— DESCRIPTION OF THE TASK —
Continue the piece below about carrying a spare tubular tire, picking up after its last sentence.

— EXERCISE TEXT —
══════════

As discussed in Why I Ride Tubular Tires Exclusively, I ride tubular (sew up) tires exclusively for safety and other reasons. But tubular tires can be punctured, and a spare tire is necessary to be able to ride home, in case the can of tire sealant I carry does not seal the puncture.

To fit that spare tire, you must carry it, somehow. Some riders carry a spare tire in a jersey pocket, but I never do this, as I generally need all my pockets for other purposes, and I could easily forget to take the tire. By keeping my repair kit in a pack, it’s always there.

Instead, I carry the following inside the Timbuk2 under-seat pack @AMAZON (size large):

  • One pre-glued spare Veloflex Record, with a pre-attached valve extender (which can be impossible to change in the field, don’t assume you can remove it from the flat tire).
  • One can of tire sealant. I try this first when I get a flat. If it fails, the spare is used.

══════════

— PROVIDED DATA —
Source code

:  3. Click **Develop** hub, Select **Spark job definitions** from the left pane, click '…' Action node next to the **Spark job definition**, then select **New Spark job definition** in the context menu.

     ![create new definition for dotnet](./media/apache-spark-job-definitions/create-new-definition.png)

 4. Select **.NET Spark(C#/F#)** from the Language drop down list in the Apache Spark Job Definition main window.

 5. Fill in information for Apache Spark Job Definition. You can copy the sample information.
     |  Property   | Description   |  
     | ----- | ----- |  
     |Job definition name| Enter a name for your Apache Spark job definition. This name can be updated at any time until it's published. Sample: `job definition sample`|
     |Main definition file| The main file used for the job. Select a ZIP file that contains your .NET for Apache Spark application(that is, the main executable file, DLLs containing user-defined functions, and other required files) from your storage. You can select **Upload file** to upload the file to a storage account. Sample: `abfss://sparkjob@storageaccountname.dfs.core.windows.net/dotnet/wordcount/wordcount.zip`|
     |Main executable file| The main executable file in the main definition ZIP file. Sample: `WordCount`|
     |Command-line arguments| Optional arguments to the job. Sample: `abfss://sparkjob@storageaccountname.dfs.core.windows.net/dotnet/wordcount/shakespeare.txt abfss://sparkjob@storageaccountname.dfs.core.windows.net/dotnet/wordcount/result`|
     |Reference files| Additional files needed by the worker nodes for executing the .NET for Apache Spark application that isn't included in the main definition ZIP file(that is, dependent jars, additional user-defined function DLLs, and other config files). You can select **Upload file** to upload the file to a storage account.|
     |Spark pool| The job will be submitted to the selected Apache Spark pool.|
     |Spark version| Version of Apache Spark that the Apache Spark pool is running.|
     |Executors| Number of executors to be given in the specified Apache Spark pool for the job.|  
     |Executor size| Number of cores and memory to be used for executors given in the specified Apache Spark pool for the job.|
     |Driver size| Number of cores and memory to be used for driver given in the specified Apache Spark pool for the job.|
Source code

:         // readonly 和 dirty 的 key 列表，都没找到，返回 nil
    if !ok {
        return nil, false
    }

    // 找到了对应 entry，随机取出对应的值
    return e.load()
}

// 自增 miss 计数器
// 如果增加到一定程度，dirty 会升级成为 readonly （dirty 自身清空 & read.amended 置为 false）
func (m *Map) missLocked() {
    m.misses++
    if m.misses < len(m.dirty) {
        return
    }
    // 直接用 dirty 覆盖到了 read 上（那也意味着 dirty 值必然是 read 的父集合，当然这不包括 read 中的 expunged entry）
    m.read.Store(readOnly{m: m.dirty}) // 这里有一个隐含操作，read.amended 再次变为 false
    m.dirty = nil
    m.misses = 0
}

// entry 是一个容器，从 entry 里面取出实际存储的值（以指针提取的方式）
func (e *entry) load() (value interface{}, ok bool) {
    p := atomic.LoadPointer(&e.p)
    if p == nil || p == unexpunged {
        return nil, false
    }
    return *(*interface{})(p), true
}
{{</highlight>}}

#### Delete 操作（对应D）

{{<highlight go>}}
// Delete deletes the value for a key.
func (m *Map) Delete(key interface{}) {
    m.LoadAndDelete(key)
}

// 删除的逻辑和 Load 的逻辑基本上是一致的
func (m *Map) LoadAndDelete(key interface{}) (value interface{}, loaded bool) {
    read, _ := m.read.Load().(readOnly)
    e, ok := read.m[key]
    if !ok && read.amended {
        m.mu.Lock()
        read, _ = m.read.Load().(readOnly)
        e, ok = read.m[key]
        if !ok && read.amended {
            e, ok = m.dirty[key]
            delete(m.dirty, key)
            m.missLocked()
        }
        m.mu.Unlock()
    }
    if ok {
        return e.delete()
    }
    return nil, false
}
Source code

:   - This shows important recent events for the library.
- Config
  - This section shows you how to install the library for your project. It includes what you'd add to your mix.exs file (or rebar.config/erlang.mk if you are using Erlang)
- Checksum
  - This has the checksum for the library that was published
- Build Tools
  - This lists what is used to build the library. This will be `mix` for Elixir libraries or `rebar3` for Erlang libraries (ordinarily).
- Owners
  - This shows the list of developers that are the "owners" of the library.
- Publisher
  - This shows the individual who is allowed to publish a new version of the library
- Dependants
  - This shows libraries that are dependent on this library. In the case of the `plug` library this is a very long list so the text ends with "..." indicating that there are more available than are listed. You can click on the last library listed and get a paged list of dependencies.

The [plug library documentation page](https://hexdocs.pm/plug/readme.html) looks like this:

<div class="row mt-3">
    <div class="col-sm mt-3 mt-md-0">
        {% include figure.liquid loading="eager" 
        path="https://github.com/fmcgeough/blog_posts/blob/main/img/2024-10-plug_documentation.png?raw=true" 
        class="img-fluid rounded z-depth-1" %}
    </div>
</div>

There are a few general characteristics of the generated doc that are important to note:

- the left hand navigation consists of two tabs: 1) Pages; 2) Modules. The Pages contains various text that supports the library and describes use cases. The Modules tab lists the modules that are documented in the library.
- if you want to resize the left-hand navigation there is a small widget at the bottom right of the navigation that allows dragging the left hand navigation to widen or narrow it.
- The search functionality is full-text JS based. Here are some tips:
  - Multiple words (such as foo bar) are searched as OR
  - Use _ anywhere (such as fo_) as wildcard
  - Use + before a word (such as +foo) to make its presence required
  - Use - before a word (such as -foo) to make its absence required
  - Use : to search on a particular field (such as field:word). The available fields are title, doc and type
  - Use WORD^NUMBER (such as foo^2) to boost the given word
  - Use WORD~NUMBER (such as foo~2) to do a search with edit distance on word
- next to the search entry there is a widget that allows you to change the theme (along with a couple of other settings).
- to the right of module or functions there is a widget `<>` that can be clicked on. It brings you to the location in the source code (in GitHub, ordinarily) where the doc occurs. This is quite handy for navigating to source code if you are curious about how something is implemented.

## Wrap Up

══════════

— ANSWER SECTION —
  • One mini pump, needed to inflate the spare tire, or to top off the punctured tire.
  • One tire lever (plastic), to help with removing a tire.
  • A small amount of cash, business cards, my name and phone number on a card.

The entire bundle including the pack weighs 1.0 pounds, plus or minus a few grams. One pound is not nothing, but it’s not very much, and far better than walking home, or DNF’ing a race.

Spare tire

The spare tire must have already had a thin layer of glue applied. Otherwise it won’t stick, which is very dangerous.

Use clear strapping tape to compact the tire into a tight bundle; it will then fit easily.

Because use of a spare should be an infrequent issue (I need one about every 6 months), there is no point in carrying a heavy spare tire, which is why I use a Veloflex Record. A thinner and lighter tire is also easier to mount than a heavier and stiffer one.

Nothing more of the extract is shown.